Dynafit hat neu im Programm eine ganze Range von Sonnenbrillen, die sich in Rahmen und Gläsern (und Preis) unterscheiden. Die Rahmen heißen Sky, Trail und Ultra, wobei die Sky den massivsten Rahmen hat, die Ultra einen Halbrahmen (beide hier im Test) - die Trail einen leichteren Rahmen. Bei den Gläsern kann man zwischen Pro, Evo, Solid wählen:
Alle Gläser in den Sonnenbrillen von Dynafit sollen vor UV-A, -B und -C-Strahlen schützen. Wir haben uns für den Sonnenbrillentest bei beiden Modellen für das Pro-Glas entschieden, weil es selbsttönend ist und somit vergleichbar.

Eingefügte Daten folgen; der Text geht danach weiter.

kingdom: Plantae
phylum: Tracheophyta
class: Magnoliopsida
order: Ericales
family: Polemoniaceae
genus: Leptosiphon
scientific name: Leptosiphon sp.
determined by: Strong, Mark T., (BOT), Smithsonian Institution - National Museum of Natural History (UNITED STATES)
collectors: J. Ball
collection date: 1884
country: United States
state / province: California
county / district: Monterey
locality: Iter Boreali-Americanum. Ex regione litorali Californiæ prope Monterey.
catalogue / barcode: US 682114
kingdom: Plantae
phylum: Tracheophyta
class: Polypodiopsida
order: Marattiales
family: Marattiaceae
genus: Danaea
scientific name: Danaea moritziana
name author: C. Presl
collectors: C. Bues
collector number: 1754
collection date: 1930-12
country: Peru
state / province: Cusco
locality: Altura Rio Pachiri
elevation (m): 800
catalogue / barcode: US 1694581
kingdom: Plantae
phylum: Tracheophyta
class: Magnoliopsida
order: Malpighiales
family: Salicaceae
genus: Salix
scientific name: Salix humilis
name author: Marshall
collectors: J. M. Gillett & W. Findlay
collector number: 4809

Die Dynafit Ultra ist somit die leichteste der drei Varianten. Sie ist ähnlich breit wie die Cratoni C-Matic aber noch einige Millimeter höher, sie deckt dabei vor allem neben der Nase, aber auch zur Seite noch einiges mehr an Sichtfeld ab. Dabei wiegt die Dynafit Brille ebenso 33 Gramm. Das Glas der Sonnenbrille ist in wenigen Sekunden dunkel mit einer beigen Tönung. Dynafit macht - nicht wie Cratoni - keine Angaben zur Lichtdurchlässigkeit, aber der subjektive Eindruck ist eine ähnliche starke Verdunkelung wie die C-Matic sie hat (11 % Transmission). Ohne Sonnenlicht ist die Dynafit Brille klar und nur leicht beige gefärbt. Somit ist die Ultra Pro Sonnenbrille auch perfekt für den Abend oder Nachtfahrten.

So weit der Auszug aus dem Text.